### TEXTE FOURNI
Mécaniquement , les occasions de dépenser ont été nettement moins nombreuses cette année. Moins de transports, moins de possibilité de partir en vacances et de partir loin, moins de loisirs. Alors certains secteurs en ont profité. Le digital notamment mais l’essentiel des revenus distribués a été stocké sur les livrets d’épargne.

Dans ces conditions, que les Français se rattrapent de la fermeture des commerces au moment leurs achats de Noël en dépensant plus que d’habitude ou au contraire, qu’ils épargnent plus que la normale, ça ne peut pas être mauvais pour l’économie française. Ça veut dire qu’il y a du carburant pour faire marcher les rouages de l’économie, qu’on peut utiliser plus tard ou qu’on peut utiliser autrement.

L’épargne peut donc être le bon carburant pour financer la reprise de l’économie française, et cela pour au moins 3 raisons.

### CONSIGNE
Poursuivez le texte sur l'épargne des Français en reprenant juste après sa dernière phrase.

### Extraits de données
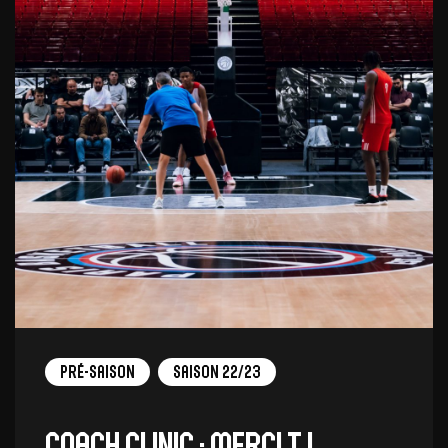
Pré-saison
Saison 22/23
Coach clinic : merci TJ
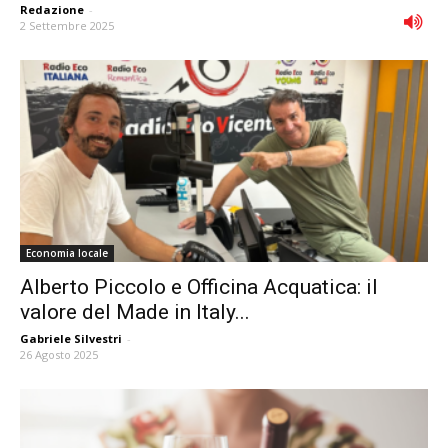
Redazione
-
2 Settembre 2025
Economia locale
Alberto Piccolo e Officina Acquatica: il
valore del Made in Italy...
Gabriele Silvestri
-
26 Agosto 2025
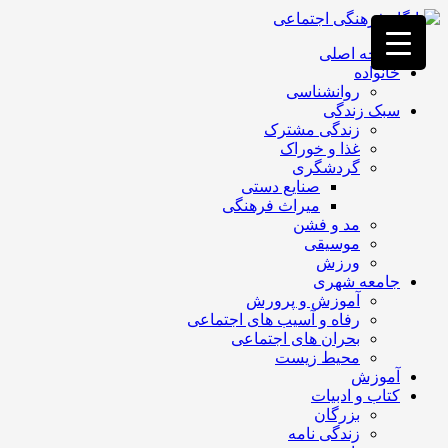
فصد
خون
صفحه اصلی
غرب
خانواده
تهران
روانشناسی
خشکشویی
سبک زندگی
تصفیه
زندگی مشترک
آب
غذا و خوراک
جرثقیل
گردشگری
برقی
a>
صنایع دستی
طراحی
میراث فرهنگی
سایت
مد و فشن
vip
موسیقی
امداد
ورزش
باتری
جامعه شهری
تهران
آموزش و پرورش
رفاه و آسیب های اجتماعی
بحران های اجتماعی
محیط زیست
آموزش
کتاب و ادبیات
بزرگان
زندگی نامه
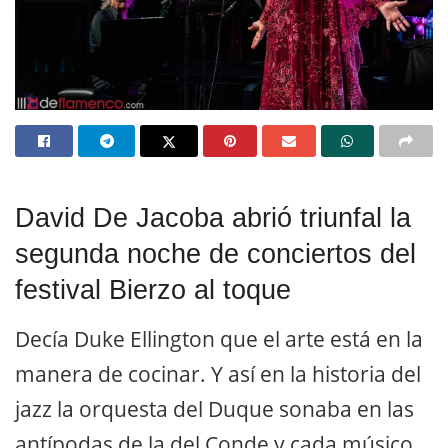
David De Jacoba abrió triunfal la
segunda noche de conciertos del
festival Bierzo al toque
Decía Duke Ellington que el arte está en la
manera de cocinar. Y así en la historia del
jazz la orquesta del Duque sonaba en las
antípodas de la del Conde y cada músico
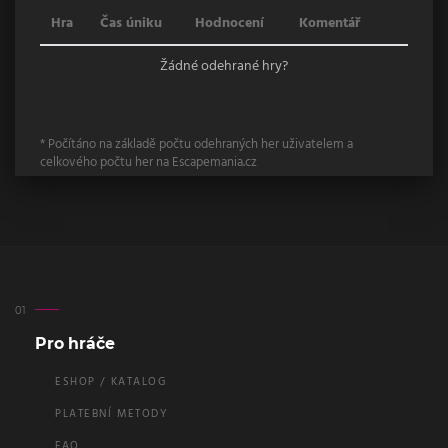
Hra
Čas úniku
Hodnocení
Komentář
Žádné odehrané hry?
* Počítáno na základě počtu odehraných her uživatelem a
celkového počtu her na Escapemania.cz
Pro hráče
ESHOP / KATALOG
PLATEBNÍ METODY
FAQ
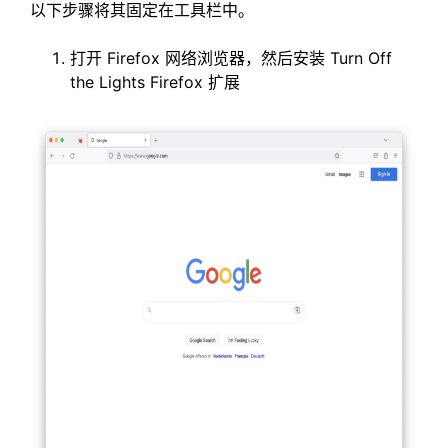
以下步骤将其固定在工具栏中。
打开 Firefox 网络浏览器，然后安装 Turn Off
the Lights Firefox 扩展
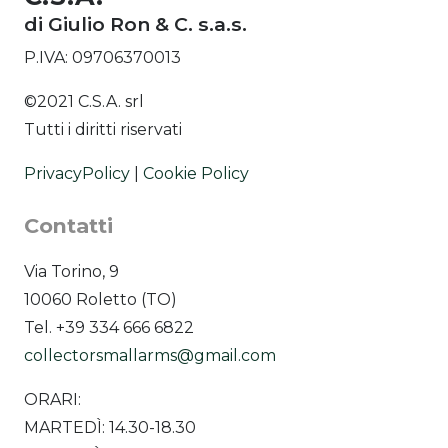
di Giulio Ron & C. s.a.s.
P.IVA: 09706370013
©2021 C.S.A. srl
Tutti i diritti riservati
PrivacyPolicy
|
Cookie Policy
Contatti
Via Torino, 9
10060 Roletto (TO)
Tel. +39 334 666 6822
collectorsmallarms@gmail.com
ORARI:
MARTEDÌ: 14.30-18.30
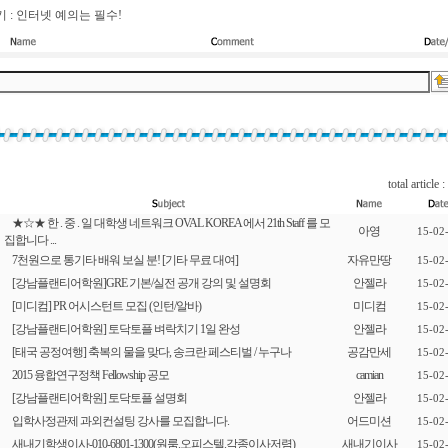
 : 인터넷 예의는 필수!
total article :
★☆★ 한 . 중 . 일 대학생 네트워크 OVAL KOREA 에서 21th Staff 를 모
아영
15-02
집합니다 ...
7천원으로 통기타 배워 보실 분! [기타 무료 대여]
자유만땅
15-02
[강남플랜티어학원]GRE 기본/실전 공개 강의 및 설명회
안젤라
15-02
[미디컴] PR 어시스턴트 모집 (인턴/알바)
미디컴
15-02
[강남플랜티어학원] 토닥토플 벼락치기 1일 완성
안젤라
15-02
[태국 공정여행] 축복의 물을 맞다, 송크란 페스티벌 / 누구나
공감만세
15-02
2015 융합연구정책 Fellowship 공모
camian
15-02
[강남플랜티어학원] 토닥토플 설명회
안젤라
15-02
입학사정관제 과외컨설팅 강사를 모집합니다.
어드미션
15-02
새내기학생이사-010-6801-1300(원룸.오피스텔.각종이사저렴)
새내기이사
15-02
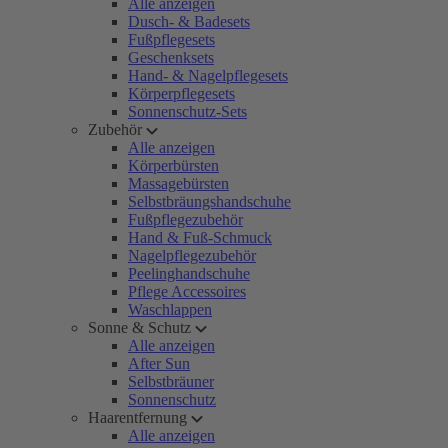
Alle anzeigen
Dusch- & Badesets
Fußpflegesets
Geschenksets
Hand- & Nagelpflegesets
Körperpflegesets
Sonnenschutz-Sets
Zubehör
Alle anzeigen
Körperbürsten
Massagebürsten
Selbstbräungshandschuhe
Fußpflegezubehör
Hand & Fuß-Schmuck
Nagelpflegezubehör
Peelinghandschuhe
Pflege Accessoires
Waschlappen
Sonne & Schutz
Alle anzeigen
After Sun
Selbstbräuner
Sonnenschutz
Haarentfernung
Alle anzeigen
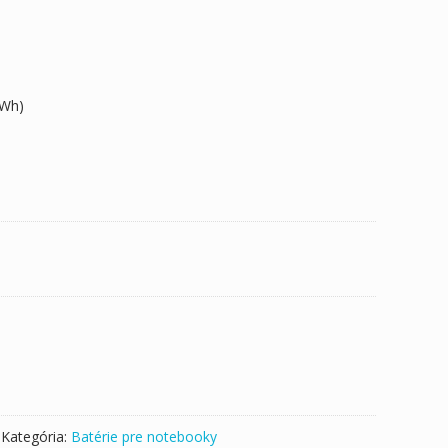
7Wh)
Kategória:
Batérie pre notebooky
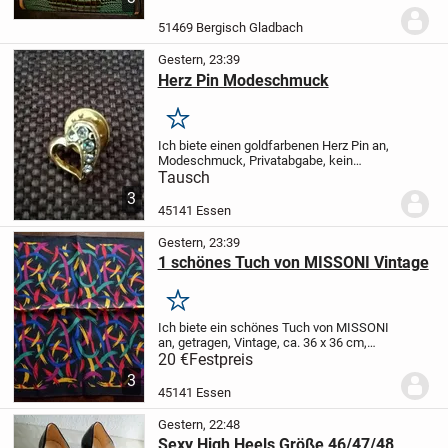
51469 Bergisch Gladbach
Gestern, 23:39
Herz Pin Modeschmuck
Merken
Ich biete einen goldfarbenen Herz Pin an,
Modeschmuck, Privatabgabe, kein
Umtausch, Tierfreier Nichtraucher
Tausch
Haushalt, im Tausch gegen eine Tüte
3
Lachgummi
45141 Essen
Gestern, 23:39
1 schönes Tuch von MISSONI Vintage
Merken
Ich biete ein schönes Tuch von MISSONI
an, getragen, Vintage, ca. 36 x 36 cm,
Tierfreier Nichtraucher Haushalt,
20 €
Festpreis
Privatverkauf, kein Umtausch, Versand
3
möglich
45141 Essen
Gestern, 22:48
Sexy High Heels Größe 46/47/48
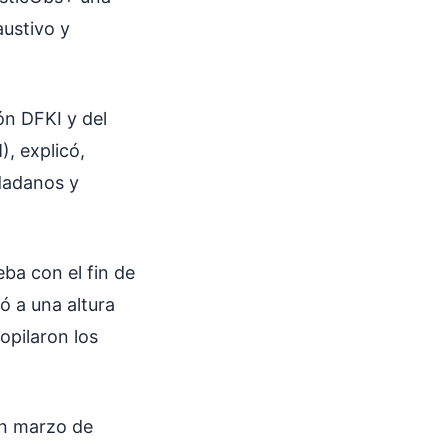
austivo y
ión DFKI y del
), explicó,
dadanos y
ba con el fin de
ó a una altura
opilaron los
en marzo de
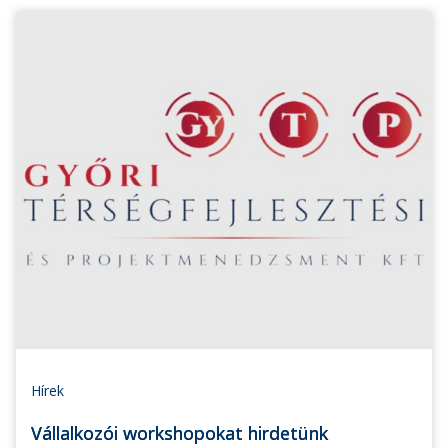
Hírek
Vállalkozói workshopokat hirdetünk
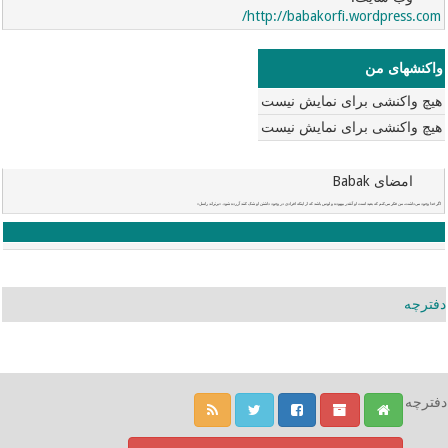
http://babakorfi.wordpress.com/
واکنشهای من
هیچ واکنشی برای نمایش نیست
هیچ واکنشی برای نمایش نیست
امضای Babak
اگر خدا وجود می‌داشت، من فکر می‌کنم که بعید است او آنقدر بیهوده و لوس باشد که از اینکه افرادی در وجود داشتن او شک کنند آزرده شود. «برتراند راسل»
دفترچه
دفترچه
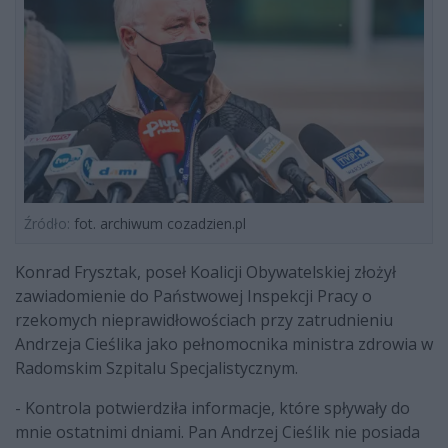
Źródło:
fot. archiwum cozadzien.pl
Konrad Frysztak, poseł Koalicji Obywatelskiej złożył
zawiadomienie do Państwowej Inspekcji Pracy o
rzekomych nieprawidłowościach przy zatrudnieniu
Andrzeja Cieślika jako pełnomocnika ministra zdrowia w
Radomskim Szpitalu Specjalistycznym.
- Kontrola potwierdziła informacje, które spływały do
mnie ostatnimi dniami. Pan Andrzej Cieślik nie posiada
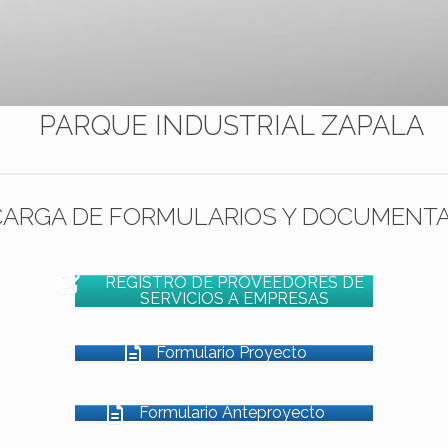
PARQUE INDUSTRIAL ZAPALA
ARGA DE FORMULARIOS Y DOCUMENT
REGISTRO DE PROVEEDORES DE
SERVICIOS A EMPRESAS
Formulario Proyecto
Formulario Anteproyecto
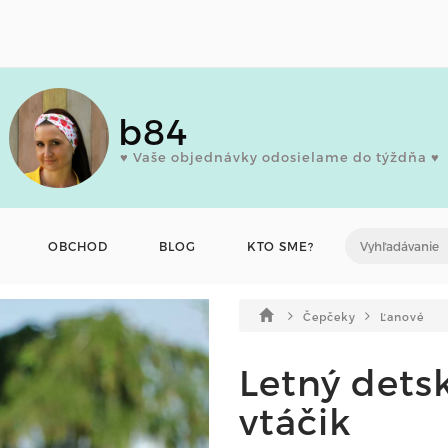
b84
♥ Vaše objednávky odosielame do týždňa ♥
OBCHOD
BLOG
KTO SME?
Čepčeky
Ľanové
Letný dets
vtáčik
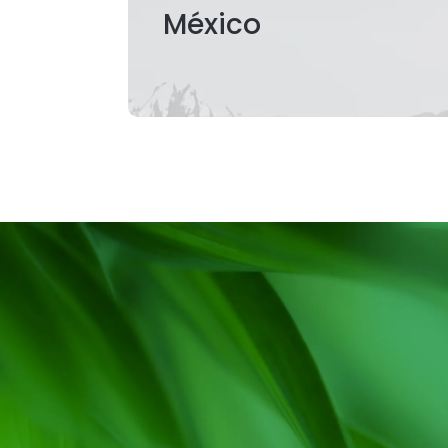
México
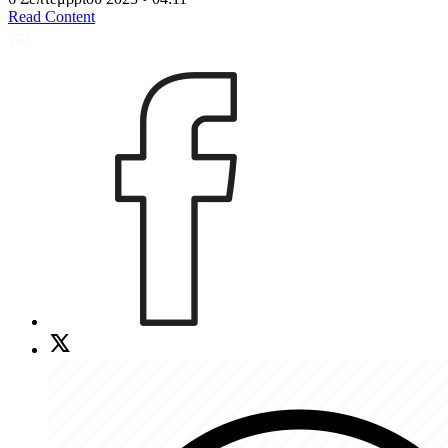
Read Content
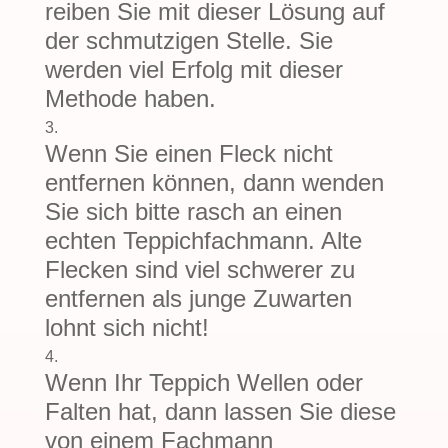
reiben Sie mit dieser Lösung auf
der schmutzigen Stelle. Sie
werden viel Erfolg mit dieser
Methode haben.
Wenn Sie einen Fleck nicht
entfernen können, dann wenden
Sie sich bitte rasch an einen
echten Teppichfachmann. Alte
Flecken sind viel schwerer zu
entfernen als junge Zuwarten
lohnt sich nicht!
Wenn Ihr Teppich Wellen oder
Falten hat, dann lassen Sie diese
von einem Fachmann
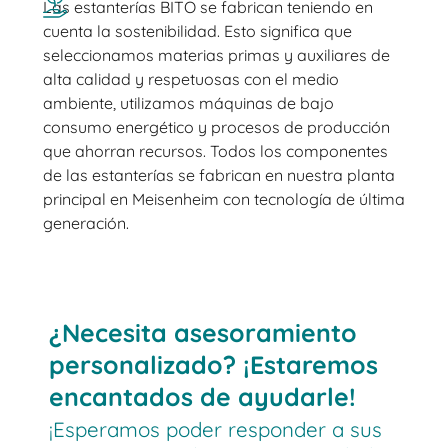
Las estanterías BITO se fabrican teniendo en
cuenta la sostenibilidad. Esto significa que
seleccionamos materias primas y auxiliares de
alta calidad y respetuosas con el medio
ambiente, utilizamos máquinas de bajo
consumo energético y procesos de producción
que ahorran recursos. Todos los componentes
de las estanterías se fabrican en nuestra planta
principal en Meisenheim con tecnología de última
generación.
¿Necesita asesoramiento
personalizado? ¡Estaremos
encantados de ayudarle!
¡Esperamos poder responder a sus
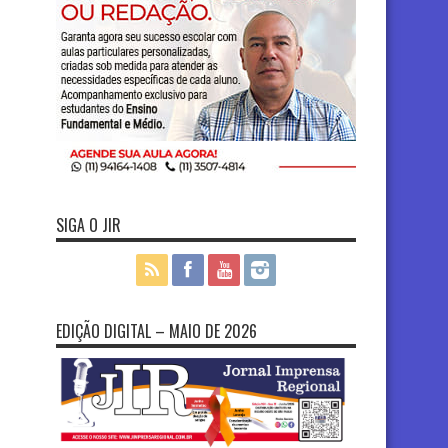
SIGA O JIR
EDIÇÃO DIGITAL – MAIO DE 2026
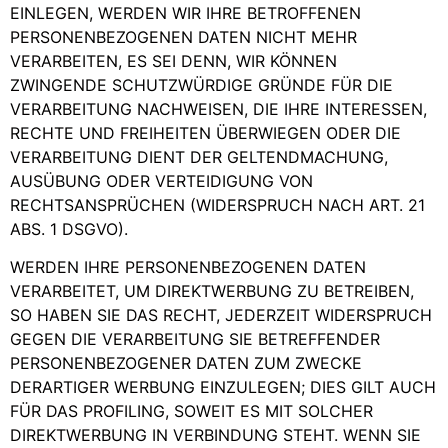
EINLEGEN, WERDEN WIR IHRE BETROFFENEN
PERSONENBEZOGENEN DATEN NICHT MEHR
VERARBEITEN, ES SEI DENN, WIR KÖNNEN
ZWINGENDE SCHUTZWÜRDIGE GRÜNDE FÜR DIE
VERARBEITUNG NACHWEISEN, DIE IHRE INTERESSEN,
RECHTE UND FREIHEITEN ÜBERWIEGEN ODER DIE
VERARBEITUNG DIENT DER GELTENDMACHUNG,
AUSÜBUNG ODER VERTEIDIGUNG VON
RECHTSANSPRÜCHEN (WIDERSPRUCH NACH ART. 21
ABS. 1 DSGVO).
WERDEN IHRE PERSONENBEZOGENEN DATEN
VERARBEITET, UM DIREKTWERBUNG ZU BETREIBEN,
SO HABEN SIE DAS RECHT, JEDERZEIT WIDERSPRUCH
GEGEN DIE VERARBEITUNG SIE BETREFFENDER
PERSONENBEZOGENER DATEN ZUM ZWECKE
DERARTIGER WERBUNG EINZULEGEN; DIES GILT AUCH
FÜR DAS PROFILING, SOWEIT ES MIT SOLCHER
DIREKTWERBUNG IN VERBINDUNG STEHT. WENN SIE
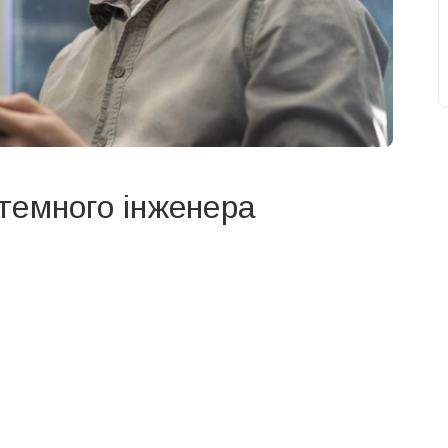
темного інженера
свят на день
». Підписуйтесь на щоденну розсилку
Підписатися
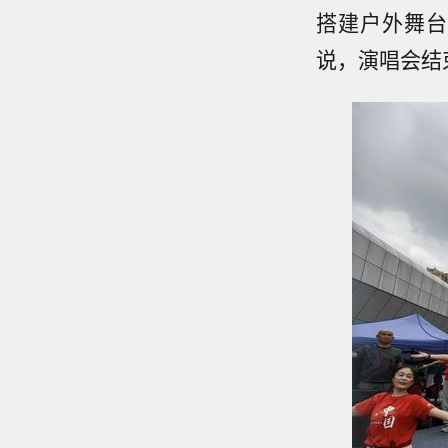
搭建户外舞台
说，演唱会结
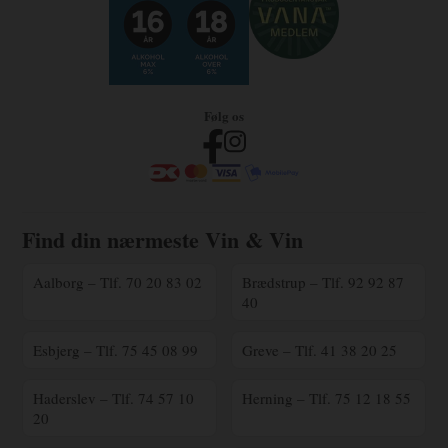
Følg os
Find din nærmeste Vin & Vin
Aalborg – Tlf. 70 20 83 02
Brædstrup – Tlf. 92 92 87
40
Esbjerg – Tlf. 75 45 08 99
Greve – Tlf. 41 38 20 25
Haderslev – Tlf. 74 57 10
Herning – Tlf. 75 12 18 55
20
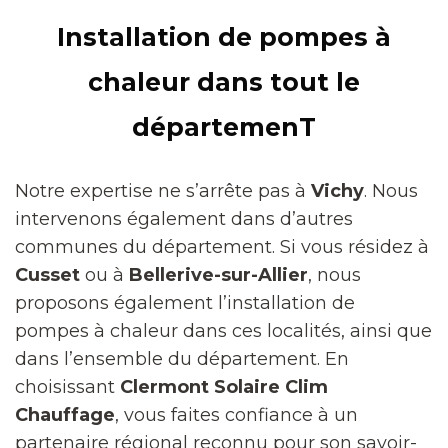
Installation de pompes à
chaleur dans tout le
départemenT
Notre expertise ne s’arrête pas à
Vichy
. Nous
intervenons également dans d’autres
communes du département. Si vous résidez à
Cusset
ou à
Bellerive-sur-Allier
, nous
proposons également l’installation de
pompes à chaleur dans ces localités, ainsi que
dans l’ensemble du département. En
choisissant
Clermont Solaire Clim
Chauffage
, vous faites confiance à un
partenaire régional reconnu pour son savoir-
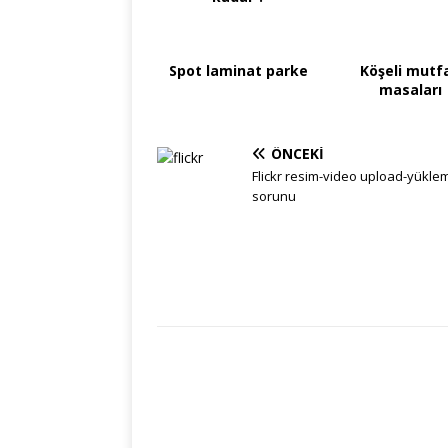
Spot laminat parke
Köşeli mutf
masaları
ÖNCEKI
Flickr resim-video upload-yükle
sorunu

### RÉSULTAT
La première, c’est que l’épargne est plus facile à flécher que la consommation. Même si on a largement incité les Français en consommer en rouvrant les magasins pour la période des achats de Noël, que l’Etat va verser des primes de Noël aux plus défavorisés, certaines entreprises à leurs salariés, la consommation seule ne peut pas faire repartir l’économie française. Tout simplement parce que nous ne sommes pas en circuit fermé et qu’un bon nombre de ces achats sont des importations, sans impact sur le taux d’activité en France. Les importations ont d’ailleurs beaucoup moins reculé que nos exportations, en d’autres termes, le déficit commercial se creusera en 2020.

La deuxième raison est la garantie qu’apporte cette épargne au fonctionnement du système économique. Le gouvernement a choisi de protéger le système et de le relancer par la dette, donc avec de l’argent qu’on n’a pas. Or, c’est justement par cette épargne, déposée sur des livrets A, ou sur des fonds euros, que l’Etat français peut crédibiliser sa solidité et emprunté à taux très bas, aujourd’hui négatifs.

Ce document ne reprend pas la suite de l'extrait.